Looks like Steve Mnuchin didn’t entirely buy the idea that the country’s economic woes over the COVID-19 pandemic and shutdown are over, either. Nor should he, as today’s weekly initial jobless claims report attests. Despite the surprising return to work shown in May, new jobless claims continued at pre-COVID-19 record levels, although still slowing:
In the week ending June 6, the advance figure for seasonally adjusted initial claims was 1,542,000, a decrease of 355,000 from the previous week’s revised level. The previous week’s level was revised up by 20,000 from 1,877,000 to 1,897,000. The 4-week moving average was 2,002,000, a decrease of 286,250 from the previous week’s revised average. The previous week’s average was revised up by 4,250 from 2,284,000 to 2,288,250.

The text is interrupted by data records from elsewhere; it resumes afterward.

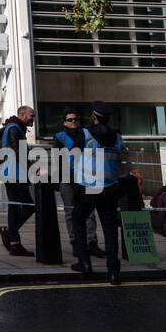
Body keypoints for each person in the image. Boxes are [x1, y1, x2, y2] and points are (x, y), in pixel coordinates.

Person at [71, 101, 125, 284]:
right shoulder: (117, 136)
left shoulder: (85, 134)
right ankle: (113, 272)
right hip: (110, 188)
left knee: (78, 220)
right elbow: (120, 158)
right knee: (110, 230)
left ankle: (84, 263)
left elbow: (72, 157)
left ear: (94, 117)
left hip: (89, 187)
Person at [53, 107, 99, 259]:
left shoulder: (87, 133)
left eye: (75, 119)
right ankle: (76, 243)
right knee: (70, 212)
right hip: (67, 179)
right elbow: (58, 159)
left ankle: (92, 243)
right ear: (64, 122)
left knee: (90, 213)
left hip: (86, 177)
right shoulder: (59, 136)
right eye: (70, 120)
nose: (73, 122)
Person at [0, 104, 36, 257]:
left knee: (16, 207)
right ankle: (11, 236)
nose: (33, 118)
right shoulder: (14, 129)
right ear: (22, 114)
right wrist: (33, 168)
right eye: (31, 115)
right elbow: (17, 153)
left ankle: (13, 241)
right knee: (28, 207)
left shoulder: (16, 128)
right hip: (14, 175)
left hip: (14, 174)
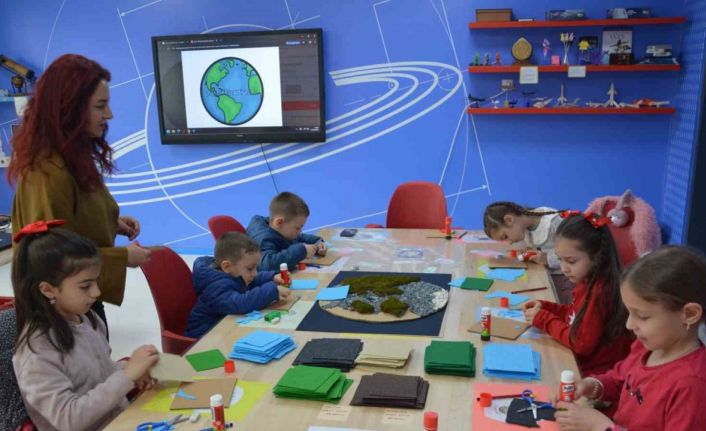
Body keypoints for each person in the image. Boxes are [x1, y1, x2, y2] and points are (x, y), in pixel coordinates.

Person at [7, 54, 151, 329]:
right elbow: (49, 256)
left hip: (76, 302)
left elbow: (70, 219)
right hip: (58, 316)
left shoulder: (69, 157)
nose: (109, 115)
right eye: (100, 106)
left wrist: (111, 222)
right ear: (70, 109)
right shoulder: (47, 171)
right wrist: (122, 258)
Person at [11, 222, 159, 431]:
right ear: (48, 290)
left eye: (96, 282)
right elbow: (68, 420)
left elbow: (99, 375)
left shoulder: (87, 319)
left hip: (122, 421)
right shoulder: (37, 352)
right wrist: (127, 376)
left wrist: (133, 370)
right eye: (85, 286)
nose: (96, 292)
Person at [555, 246, 706, 431]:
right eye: (629, 313)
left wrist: (601, 426)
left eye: (642, 316)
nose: (629, 324)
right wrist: (591, 386)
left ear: (689, 314)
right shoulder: (647, 346)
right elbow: (621, 380)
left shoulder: (693, 385)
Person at [523, 213, 632, 376]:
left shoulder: (599, 291)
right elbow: (575, 315)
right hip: (580, 362)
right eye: (560, 259)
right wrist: (546, 307)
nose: (564, 268)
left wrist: (544, 319)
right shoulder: (587, 279)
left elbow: (580, 343)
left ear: (597, 257)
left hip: (594, 374)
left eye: (571, 261)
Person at [186, 232, 290, 338]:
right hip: (204, 337)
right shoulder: (216, 286)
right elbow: (242, 303)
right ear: (226, 266)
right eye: (250, 268)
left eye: (256, 268)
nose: (255, 273)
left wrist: (272, 277)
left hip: (224, 329)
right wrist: (273, 290)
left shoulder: (233, 273)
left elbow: (250, 281)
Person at [247, 191, 326, 271]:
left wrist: (317, 242)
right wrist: (302, 251)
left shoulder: (280, 229)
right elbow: (268, 265)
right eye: (297, 228)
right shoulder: (264, 239)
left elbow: (298, 237)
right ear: (279, 222)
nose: (300, 232)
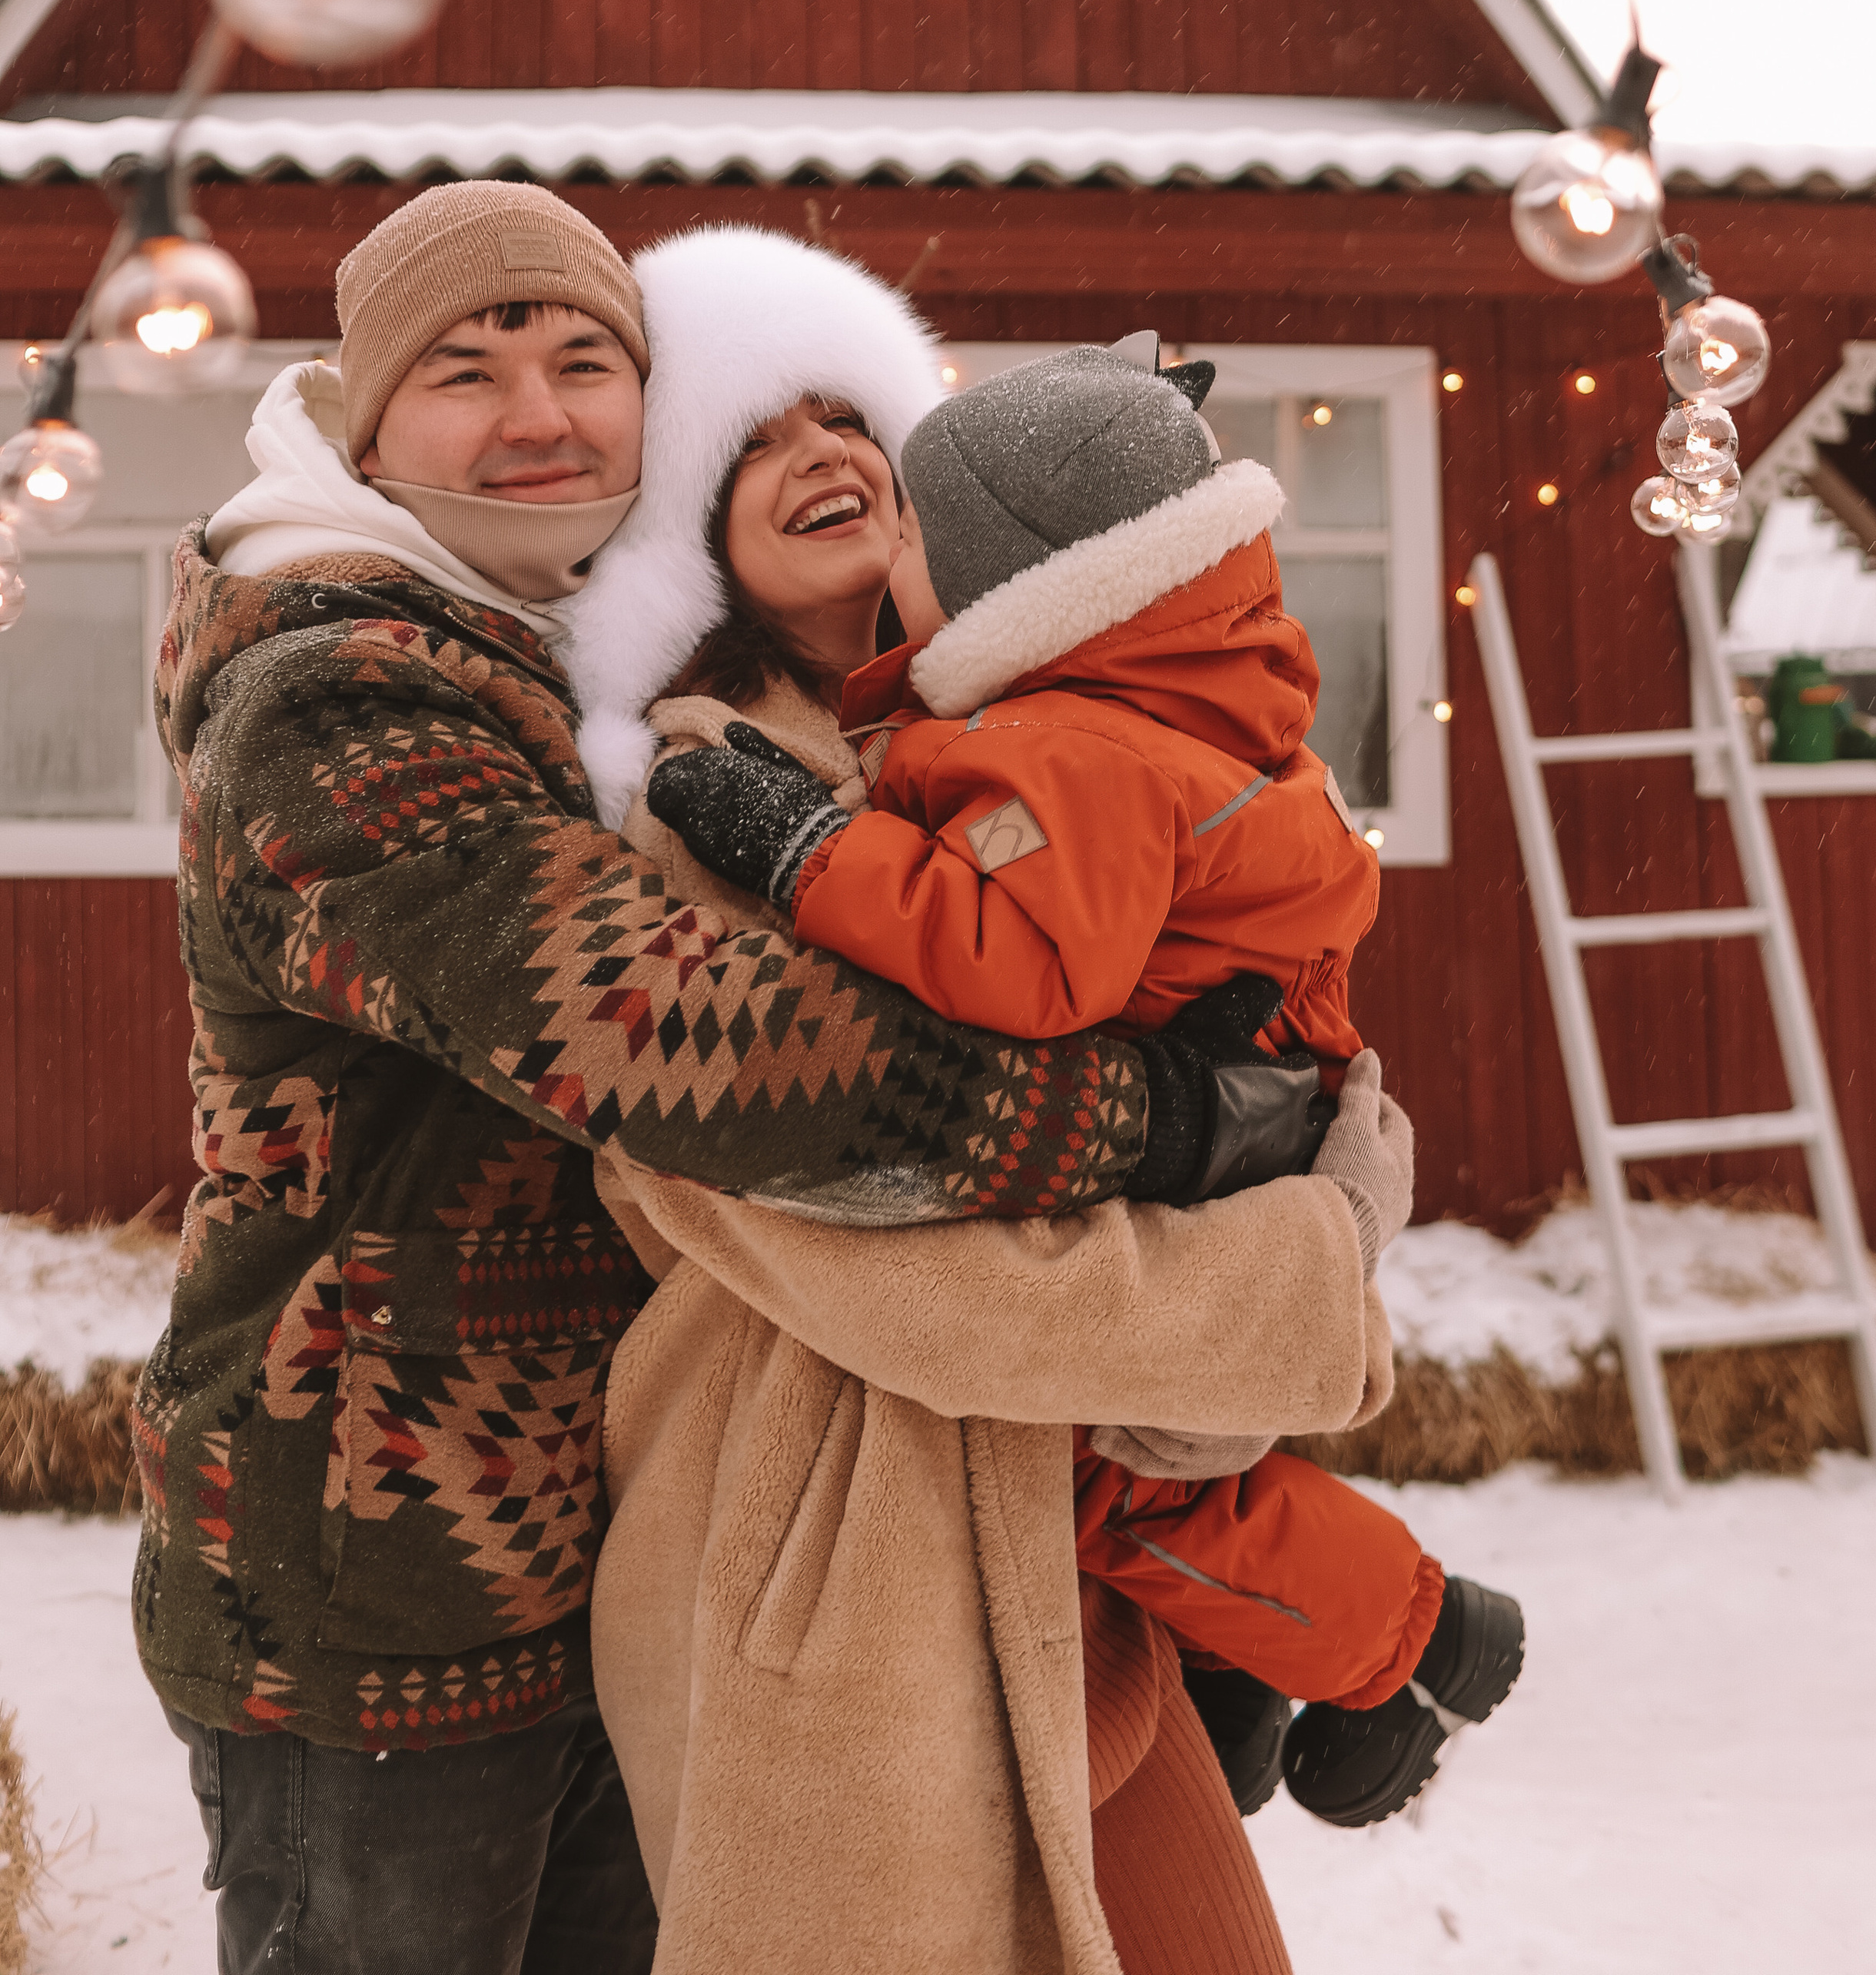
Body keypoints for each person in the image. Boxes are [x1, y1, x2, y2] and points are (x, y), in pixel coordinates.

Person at [138, 184, 1336, 1975]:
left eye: (582, 359)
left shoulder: (987, 736)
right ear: (367, 416)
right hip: (392, 1577)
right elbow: (705, 1065)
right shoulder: (365, 696)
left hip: (645, 1561)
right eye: (466, 370)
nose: (538, 412)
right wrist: (1170, 1128)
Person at [567, 224, 1418, 1975]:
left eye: (843, 418)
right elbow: (886, 1251)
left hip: (1059, 1553)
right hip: (834, 1556)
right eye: (746, 444)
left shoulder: (1050, 735)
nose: (817, 457)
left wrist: (1271, 1144)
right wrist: (1296, 1268)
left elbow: (1244, 1028)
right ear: (678, 529)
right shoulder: (694, 803)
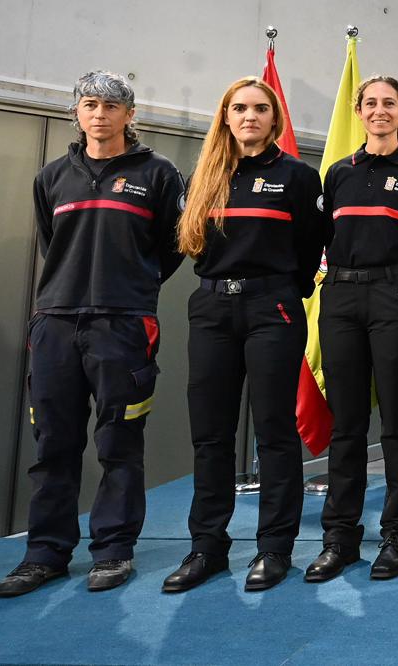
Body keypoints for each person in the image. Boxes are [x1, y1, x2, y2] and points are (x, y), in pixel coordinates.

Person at [0, 71, 184, 597]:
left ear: (130, 114)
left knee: (119, 441)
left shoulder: (160, 174)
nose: (98, 113)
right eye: (89, 104)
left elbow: (172, 247)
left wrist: (133, 284)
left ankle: (113, 550)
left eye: (110, 105)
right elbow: (52, 242)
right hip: (55, 323)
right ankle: (45, 554)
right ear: (76, 113)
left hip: (124, 325)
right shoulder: (52, 177)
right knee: (53, 443)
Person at [161, 77, 324, 593]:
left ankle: (274, 548)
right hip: (211, 307)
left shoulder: (298, 176)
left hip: (271, 305)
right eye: (239, 108)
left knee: (275, 431)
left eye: (260, 108)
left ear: (274, 119)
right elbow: (188, 245)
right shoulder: (204, 176)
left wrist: (276, 290)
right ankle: (206, 547)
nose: (249, 116)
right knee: (210, 433)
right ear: (225, 117)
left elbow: (309, 250)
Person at [306, 76, 398, 583]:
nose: (380, 111)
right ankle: (339, 538)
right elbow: (323, 238)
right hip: (340, 300)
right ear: (358, 111)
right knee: (347, 424)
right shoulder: (339, 173)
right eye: (371, 103)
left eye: (389, 103)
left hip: (396, 298)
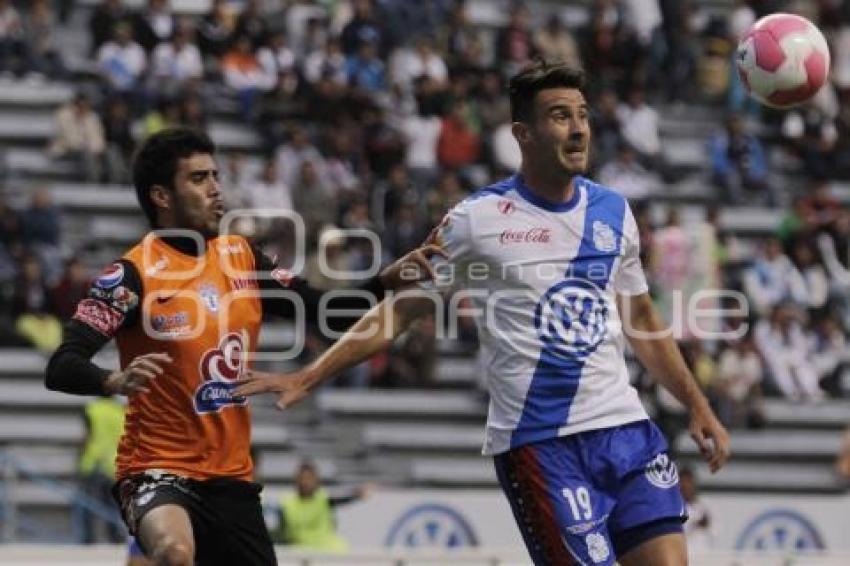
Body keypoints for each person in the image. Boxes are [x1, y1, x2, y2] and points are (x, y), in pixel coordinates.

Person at [234, 62, 731, 565]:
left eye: (582, 115)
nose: (579, 128)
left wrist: (697, 403)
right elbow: (400, 314)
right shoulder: (476, 220)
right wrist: (311, 374)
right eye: (560, 117)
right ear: (523, 133)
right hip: (542, 446)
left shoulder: (614, 210)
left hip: (625, 429)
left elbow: (642, 318)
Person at [44, 127, 443, 566]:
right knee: (175, 553)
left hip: (231, 478)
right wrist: (113, 379)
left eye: (215, 175)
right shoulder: (131, 275)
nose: (216, 188)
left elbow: (330, 310)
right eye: (198, 179)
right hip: (155, 469)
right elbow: (63, 364)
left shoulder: (242, 258)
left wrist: (385, 279)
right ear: (161, 196)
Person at [270, 459, 368, 552]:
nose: (305, 482)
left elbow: (342, 499)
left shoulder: (323, 499)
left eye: (309, 478)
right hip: (298, 552)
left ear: (316, 480)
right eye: (302, 478)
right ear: (296, 480)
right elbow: (279, 532)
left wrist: (357, 495)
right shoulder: (287, 503)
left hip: (326, 551)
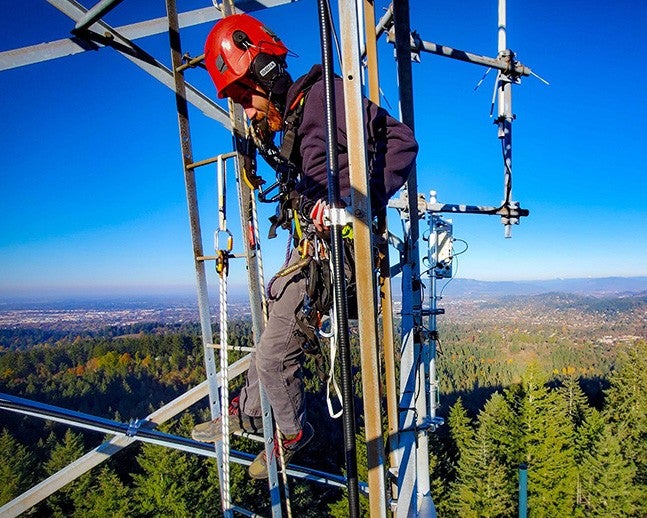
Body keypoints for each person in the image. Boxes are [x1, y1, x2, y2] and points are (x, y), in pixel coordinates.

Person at [191, 13, 418, 480]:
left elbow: (401, 143)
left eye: (244, 97)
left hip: (335, 249)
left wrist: (355, 200)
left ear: (267, 74)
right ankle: (249, 412)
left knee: (274, 356)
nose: (247, 112)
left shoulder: (324, 97)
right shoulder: (295, 119)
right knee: (267, 344)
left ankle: (292, 432)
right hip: (311, 247)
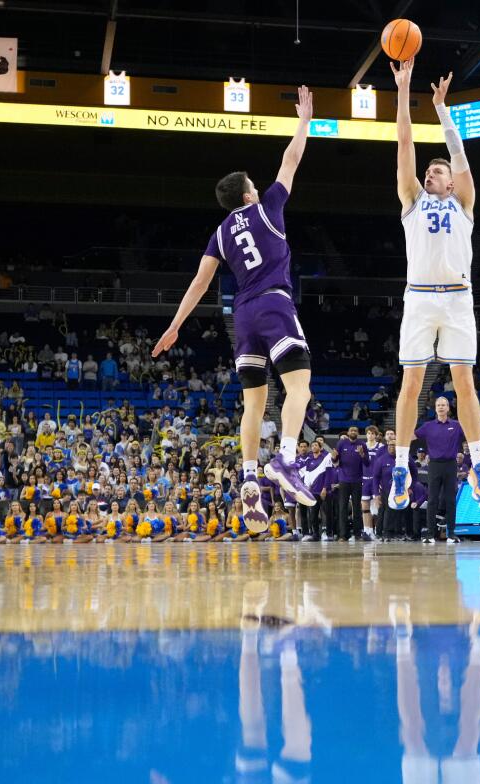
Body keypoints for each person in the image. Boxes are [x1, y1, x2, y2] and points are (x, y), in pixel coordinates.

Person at [153, 86, 317, 534]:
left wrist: (174, 327)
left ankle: (248, 476)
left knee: (253, 403)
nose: (257, 186)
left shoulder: (220, 234)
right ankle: (285, 458)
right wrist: (303, 120)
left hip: (240, 315)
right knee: (299, 387)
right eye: (252, 184)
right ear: (247, 195)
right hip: (274, 304)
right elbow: (292, 159)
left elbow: (200, 282)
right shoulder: (268, 208)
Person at [387, 60, 480, 514]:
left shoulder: (464, 202)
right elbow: (405, 143)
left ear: (451, 181)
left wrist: (443, 111)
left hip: (458, 299)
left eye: (438, 171)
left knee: (464, 382)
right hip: (420, 297)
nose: (431, 174)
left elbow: (461, 159)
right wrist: (405, 89)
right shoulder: (412, 199)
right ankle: (400, 466)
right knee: (411, 383)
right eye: (428, 172)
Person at [417, 397, 465, 543]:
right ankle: (430, 534)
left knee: (450, 500)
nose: (441, 407)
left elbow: (470, 434)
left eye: (443, 405)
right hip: (434, 465)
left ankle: (451, 534)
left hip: (451, 464)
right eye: (438, 405)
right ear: (435, 408)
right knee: (432, 500)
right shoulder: (428, 426)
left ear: (448, 407)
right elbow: (413, 435)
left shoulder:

The advance seasonally adjusted insured unemployment rate was 14.4 percent for the week ending May 30, a decrease of 0.2 percentage point from the previous week’s revised rate. The previous week’s rate was revised down by 0.2 from 14.8 to 14.6 percent. The advance number for seasonally adjusted insured unemployment during the week ending May 30 was 20,929,000, a decrease of 339,000 from the previous week’s revised level. The previous week’s level was revised down by 219,000 from 21,487,000 to 21,268,000. The 4-week moving average was 21,987,500, a decrease of 404,750 from the previous week’s revised average. The previous week’s average was revised down by 54,000 from 22,446,250 to 22,392,250.
At least this week showed an overall decrease in continuing claims. It still shows more than 20 million Americans receiving more than one week of unemployment benefits, with a four-week average of almost 22 million. The country may be reopening, but it’s still not showing in the jobs market, or at least not in this phase of it.